PyTorch: How to get around the RuntimeError: in-place operations can be only used on variables that don't share storage with any other variables

With PyTorch I'm having a problem doing an operation with two Variables:

sub_patch  : [torch.FloatTensor of size 9x9x32]

pred_patch : [torch.FloatTensor of size 5x5x32]

sub_patch is a Variable made by torch.zeros pred_patch is a Variable of which I index each of the 25 nodes with a nested for-loop, and that I multiply with its corresponding unique filter (sub_filt_patch) of size [5,5,32]. The result is added to its respective place in sub_patch.

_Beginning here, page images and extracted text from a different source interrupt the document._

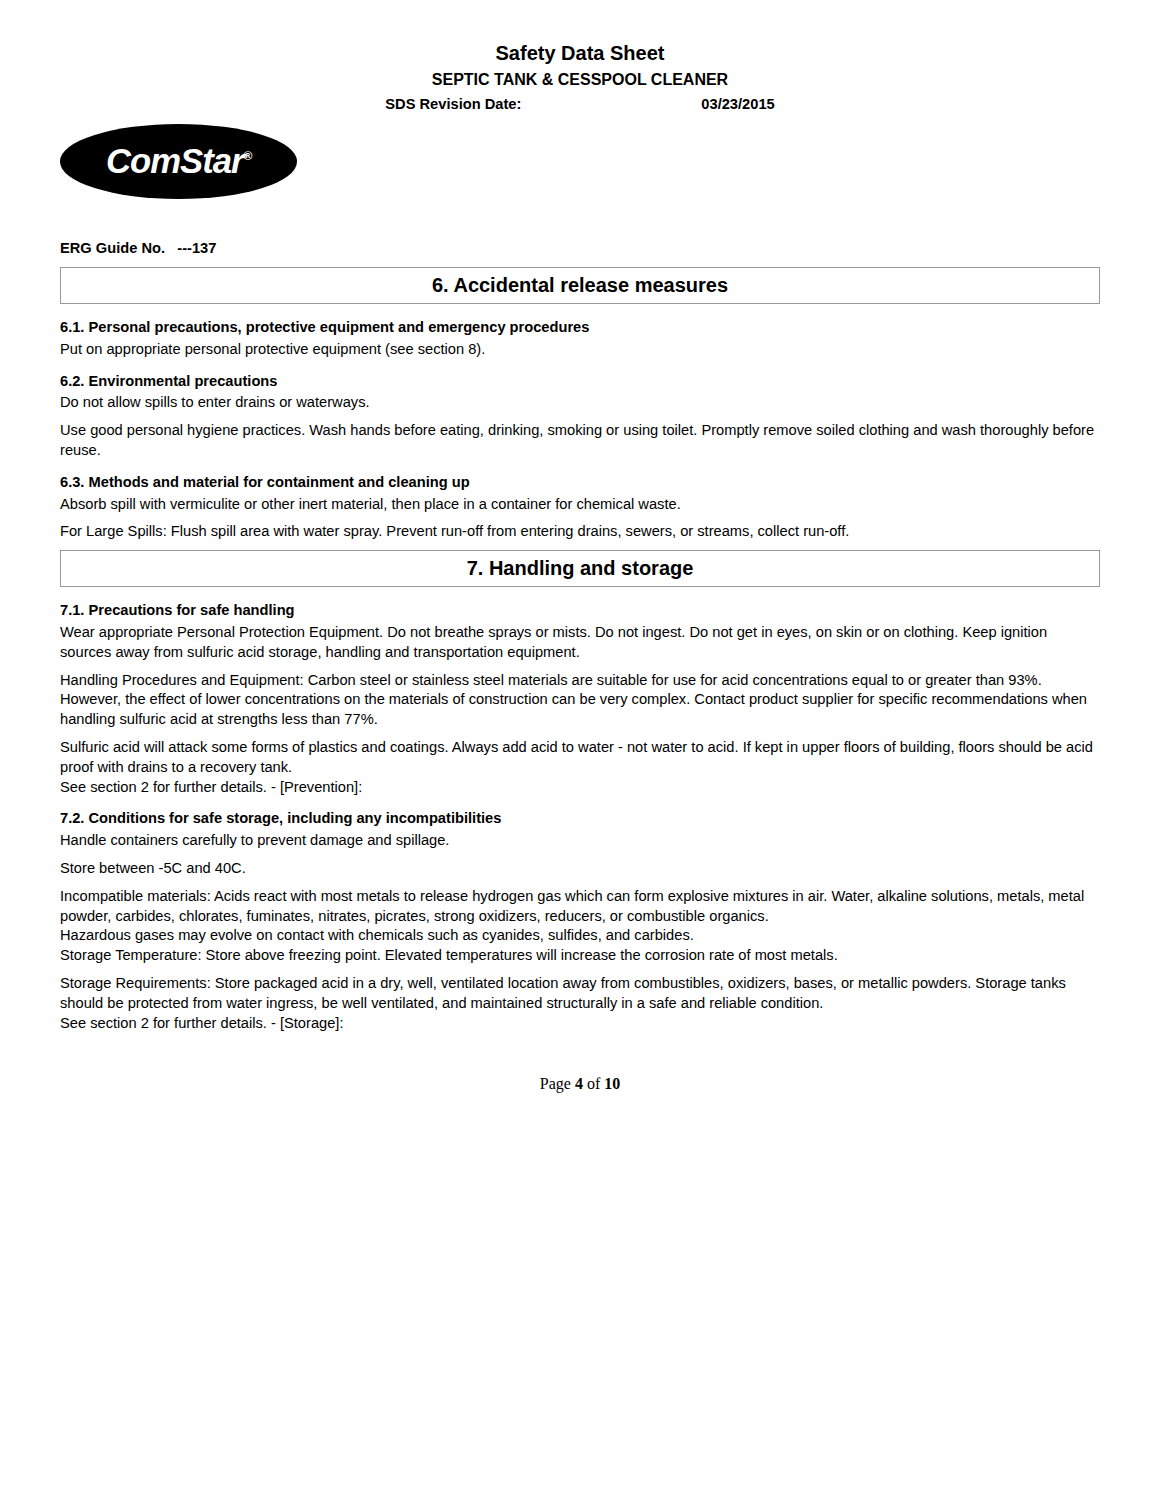Safety Data Sheet
SEPTIC TANK & CESSPOOL CLEANER
SDS Revision Date: 03/23/2015
ComStar®
ERG Guide No. ---137
6. Accidental release measures
6.1. Personal precautions, protective equipment and emergency procedures
Put on appropriate personal protective equipment (see section 8).
6.2. Environmental precautions
Do not allow spills to enter drains or waterways.
Use good personal hygiene practices. Wash hands before eating, drinking, smoking or using toilet. Promptly remove soiled clothing and wash thoroughly before reuse.
6.3. Methods and material for containment and cleaning up
Absorb spill with vermiculite or other inert material, then place in a container for chemical waste.
For Large Spills: Flush spill area with water spray. Prevent run-off from entering drains, sewers, or streams, collect run-off.
7. Handling and storage
7.1. Precautions for safe handling
Wear appropriate Personal Protection Equipment. Do not breathe sprays or mists. Do not ingest. Do not get in eyes, on skin or on clothing. Keep ignition sources away from sulfuric acid storage, handling and transportation equipment.
Handling Procedures and Equipment: Carbon steel or stainless steel materials are suitable for use for acid concentrations equal to or greater than 93%. However, the effect of lower concentrations on the materials of construction can be very complex. Contact product supplier for specific recommendations when handling sulfuric acid at strengths less than 77%.
Sulfuric acid will attack some forms of plastics and coatings. Always add acid to water - not water to acid. If kept in upper floors of building, floors should be acid proof with drains to a recovery tank.
See section 2 for further details. - [Prevention]:
7.2. Conditions for safe storage, including any incompatibilities
Handle containers carefully to prevent damage and spillage.
Store between -5C and 40C.
Incompatible materials: Acids react with most metals to release hydrogen gas which can form explosive mixtures in air. Water, alkaline solutions, metals, metal powder, carbides, chlorates, fuminates, nitrates, picrates, strong oxidizers, reducers, or combustible organics.
Hazardous gases may evolve on contact with chemicals such as cyanides, sulfides, and carbides.
Storage Temperature: Store above freezing point. Elevated temperatures will increase the corrosion rate of most metals.
Storage Requirements: Store packaged acid in a dry, well, ventilated location away from combustibles, oxidizers, bases, or metallic powders. Storage tanks should be protected from water ingress, be well ventilated, and maintained structurally in a safe and reliable condition.
See section 2 for further details. - [Storage]:
Page 4 of 10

This is a piece of my code:

for i in range(filter_sz):
    for j in range(filter_sz):

        # index correct filter from filter tensor
        sub_filt_col = (patch_col + j) * filter_sz
        sub_filt_row = (patch_row + i) * filter_sz

        sub_filt_patch = sub_filt[sub_filt_row:(sub_filt_row + filter_sz), sub_filt_col:(sub_filt_col+filter_sz), :]

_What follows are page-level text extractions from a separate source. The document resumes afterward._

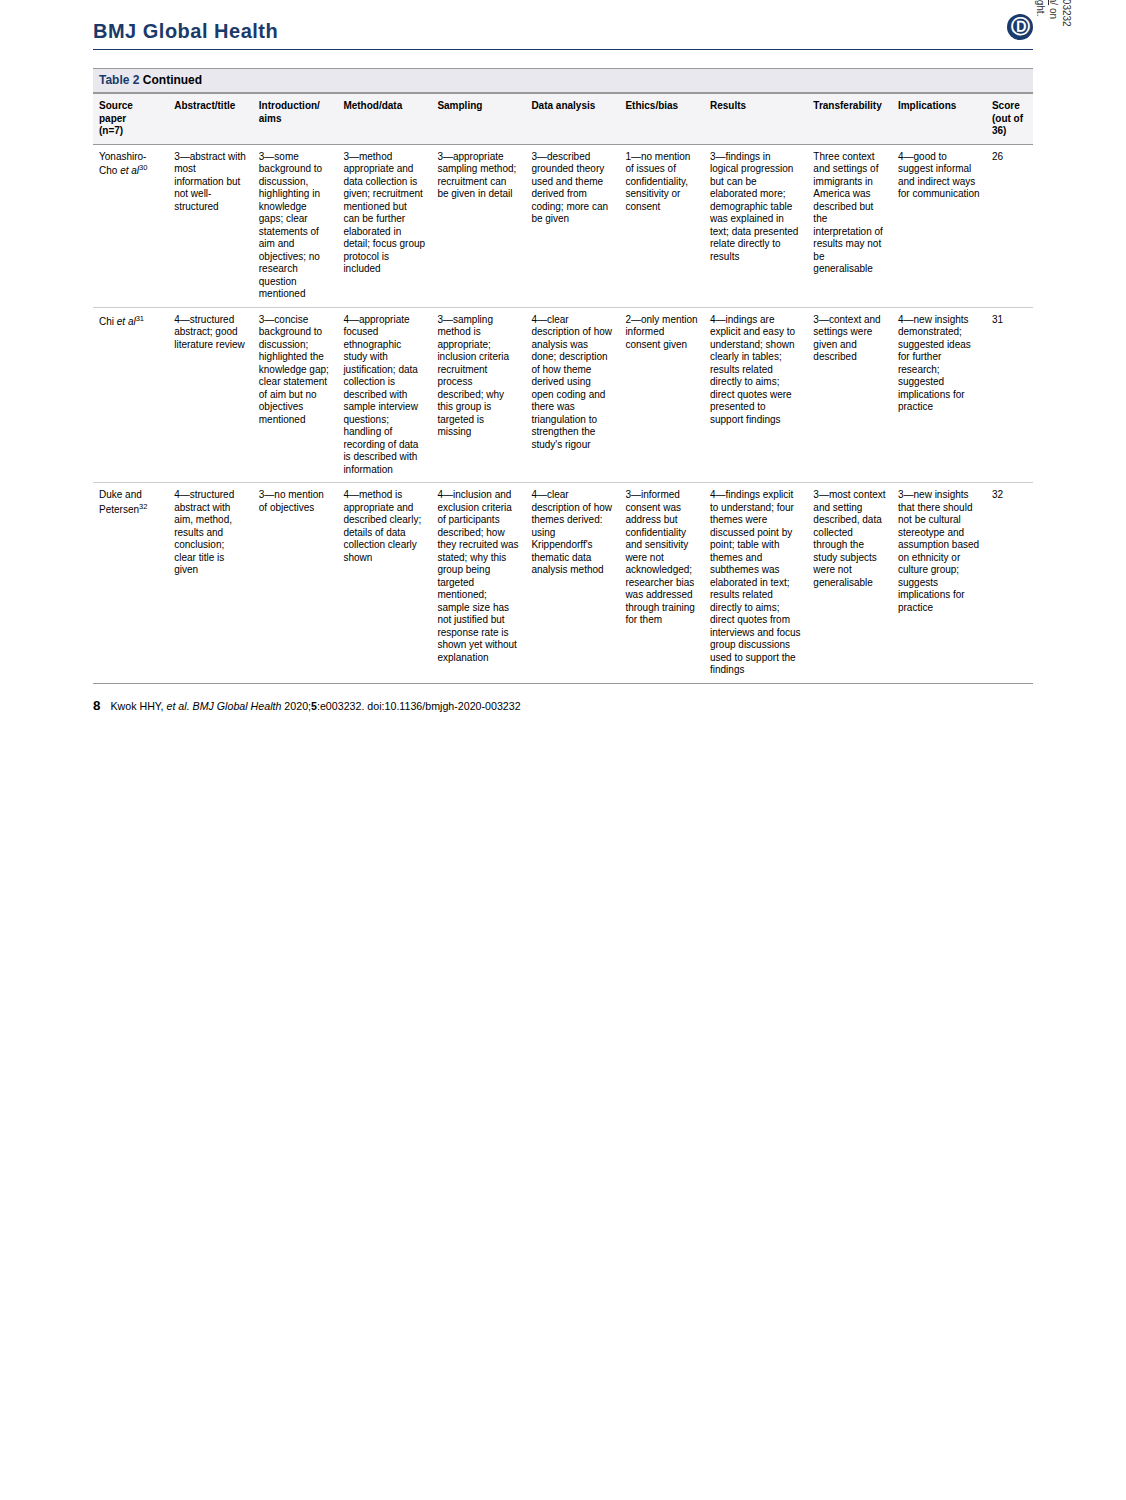Ⓓ
BMJ Global Health
BMJ Glob Health: first published as 10.1136/bmjgh-2020-003232 on 17 December 2020. Downloaded from http://gh.bmj.com/ on May 19, 2021 at UCL Library Services. Protected by copyright.
Table 2 Continued
| Source paper (n=7) | Abstract/title | Introduction/ aims | Method/data | Sampling | Data analysis | Ethics/bias | Results | Transferability | Implications | Score (out of 36) |
| --- | --- | --- | --- | --- | --- | --- | --- | --- | --- | --- |
| Yonashiro-Cho et al 30 | 3—abstract with most information but not well-structured | 3—some background to discussion, highlighting in knowledge gaps; clear statements of aim and objectives; no research question mentioned | 3—method appropriate and data collection is given; recruitment mentioned but can be further elaborated in detail; focus group protocol is included | 3—appropriate sampling method; recruitment can be given in detail | 3—described grounded theory used and theme derived from coding; more can be given | 1—no mention of issues of confidentiality, sensitivity or consent | 3—findings in logical progression but can be elaborated more; demographic table was explained in text; data presented relate directly to results | Three context and settings of immigrants in America was described but the interpretation of results may not be generalisable | 4—good to suggest informal and indirect ways for communication | 26 |
| Chi et al 31 | 4—structured abstract; good literature review | 3—concise background to discussion; highlighted the knowledge gap; clear statement of aim but no objectives mentioned | 4—appropriate focused ethnographic study with justification; data collection is described with sample interview questions; handling of recording of data is described with information | 3—sampling method is appropriate; inclusion criteria recruitment process described; why this group is targeted is missing | 4—clear description of how analysis was done; description of how theme derived using open coding and there was triangulation to strengthen the study's rigour | 2—only mention informed consent given | 4—indings are explicit and easy to understand; shown clearly in tables; results related directly to aims; direct quotes were presented to support findings | 3—context and settings were given and described | 4—new insights demonstrated; suggested ideas for further research; suggested implications for practice | 31 |
| Duke and Petersen 32 | 4—structured abstract with aim, method, results and conclusion; clear title is given | 3—no mention of objectives | 4—method is appropriate and described clearly; details of data collection clearly shown | 4—inclusion and exclusion criteria of participants described; how they recruited was stated; why this group being targeted mentioned; sample size has not justified but response rate is shown yet without explanation | 4—clear description of how themes derived: using Krippendorff's thematic data analysis method | 3—informed consent was address but confidentiality and sensitivity were not acknowledged; researcher bias was addressed through training for them | 4—findings explicit to understand; four themes were discussed point by point; table with themes and subthemes was elaborated in text; results related directly to aims; direct quotes from interviews and focus group discussions used to support the findings | 3—most context and setting described, data collected through the study subjects were not generalisable | 3—new insights that there should not be cultural stereotype and assumption based on ethnicity or culture group; suggests implications for practice | 32 |
8 Kwok HHY, et al. BMJ Global Health 2020;5:e003232. doi:10.1136/bmjgh-2020-003232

        # multiply filter and pred_patch and sum onto sub patch
        sub_patch[i:(i + filter_sz), j:(j + filter_sz), :] += (sub_filt_patch * pred_patch[i,j]).sum(dim=3)

The error I get from the bottom line of the piece of code here is

RuntimeError: in-place operations can be only used on variables that don't share storage with any other variables, but detected that there are 2 objects sharing it

I get why it happens, since sub_patch is a Variable, and pred_patch is a Variable too, but how can I get around this error? Any help would be greatly appreciated!

Thank you!

Solution

I've found the problem to be in

        sub_patch[i:(i + filter_sz), j:(j + filter_sz), :] += (sub_filt_patch * pred_patch[i,j]).sum(dim=3)

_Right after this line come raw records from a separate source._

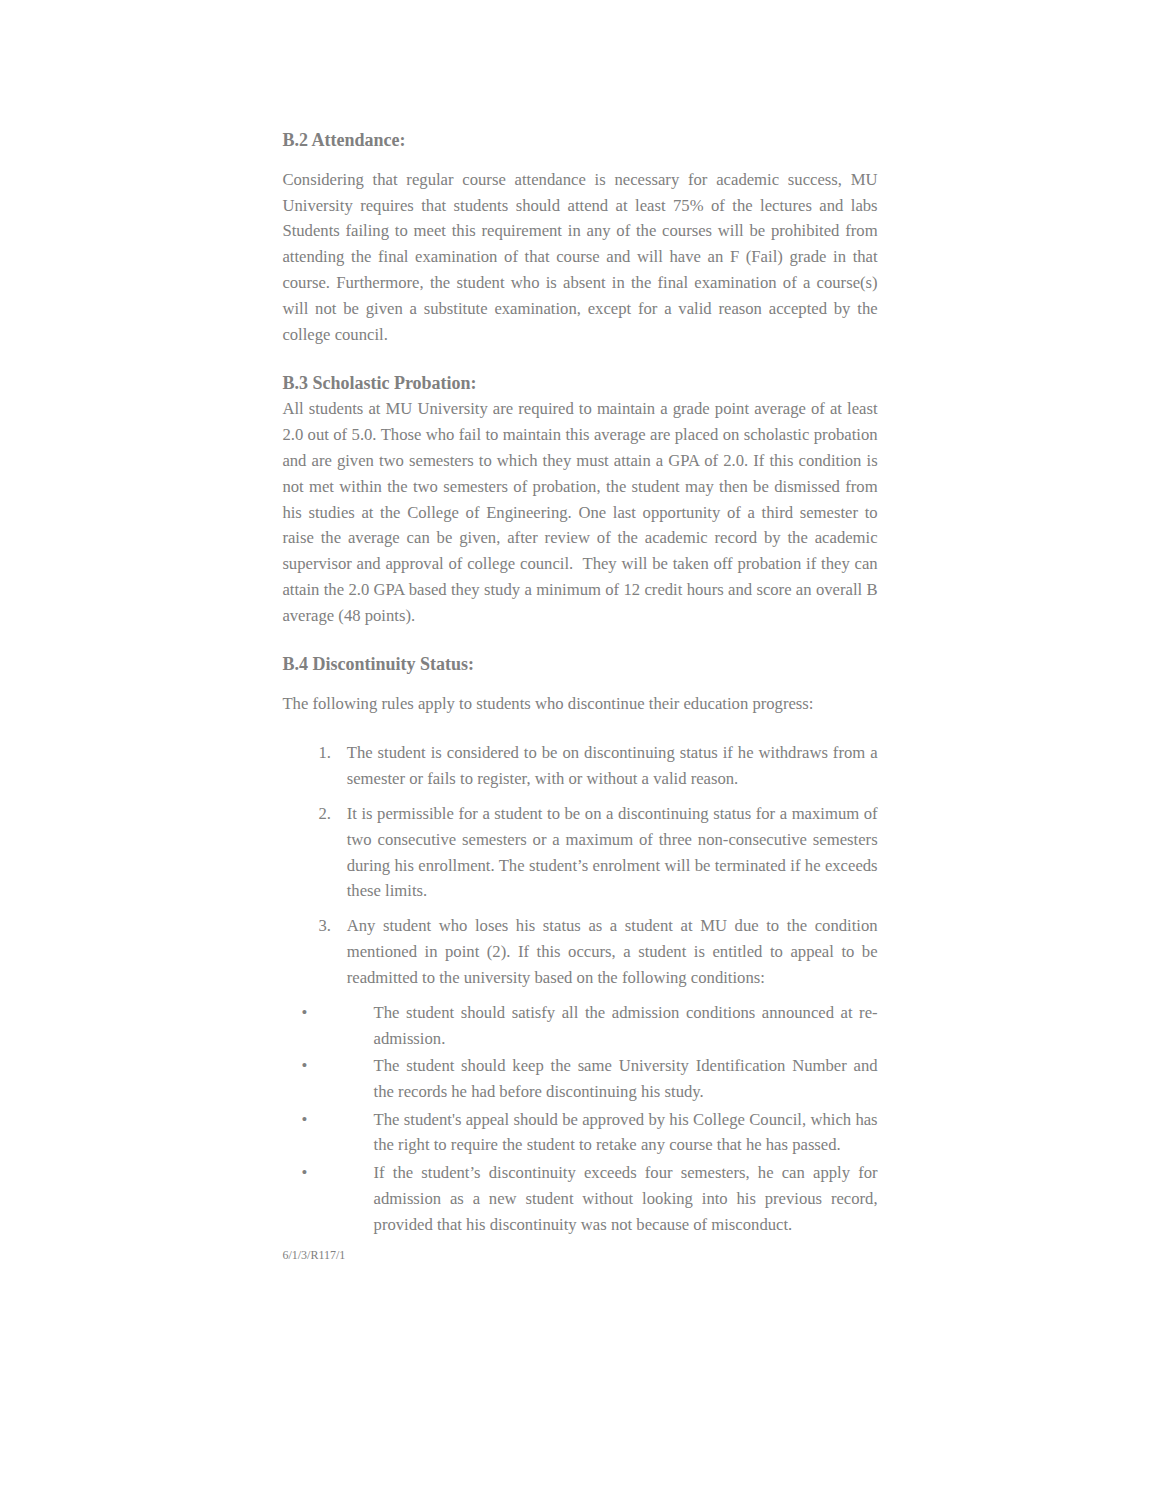B.2 Attendance:
Considering that regular course attendance is necessary for academic success, MU University requires that students should attend at least 75% of the lectures and labs Students failing to meet this requirement in any of the courses will be prohibited from attending the final examination of that course and will have an F (Fail) grade in that course. Furthermore, the student who is absent in the final examination of a course(s) will not be given a substitute examination, except for a valid reason accepted by the college council.
B.3 Scholastic Probation:
All students at MU University are required to maintain a grade point average of at least 2.0 out of 5.0. Those who fail to maintain this average are placed on scholastic probation and are given two semesters to which they must attain a GPA of 2.0. If this condition is not met within the two semesters of probation, the student may then be dismissed from his studies at the College of Engineering. One last opportunity of a third semester to raise the average can be given, after review of the academic record by the academic supervisor and approval of college council. They will be taken off probation if they can attain the 2.0 GPA based they study a minimum of 12 credit hours and score an overall B average (48 points).
B.4 Discontinuity Status:
The following rules apply to students who discontinue their education progress:
The student is considered to be on discontinuing status if he withdraws from a semester or fails to register, with or without a valid reason.
It is permissible for a student to be on a discontinuing status for a maximum of two consecutive semesters or a maximum of three non-consecutive semesters during his enrollment. The student’s enrolment will be terminated if he exceeds these limits.
Any student who loses his status as a student at MU due to the condition mentioned in point (2). If this occurs, a student is entitled to appeal to be readmitted to the university based on the following conditions:
The student should satisfy all the admission conditions announced at re-admission.
The student should keep the same University Identification Number and the records he had before discontinuing his study.
The student's appeal should be approved by his College Council, which has the right to require the student to retake any course that he has passed.
If the student’s discontinuity exceeds four semesters, he can apply for admission as a new student without looking into his previous record, provided that his discontinuity was not because of misconduct.
6/1/3/R117/1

When separating this line into this:

sub_patch[i:(i + filter_sz), j:(j + filter_sz), :] = sub_patch[i:(i + filter_sz), j:(j + filter_sz), :] + (sub_filt_patch * pred_patch[i,j]).sum(dim=3)

Then it worked!

The difference between a += b and a = a + b is that in the first case, b is added in a inplace (so the content of a is changed to now contain a+b). In the second case, a brand new tensor is created that contains a+b and then you assign this new tensor to the name a. To be able to compute gradients, you sometimes need to keep the original value of a, and so we prevent inplace operation from being done because otherwise, we won't be able to compute gradients.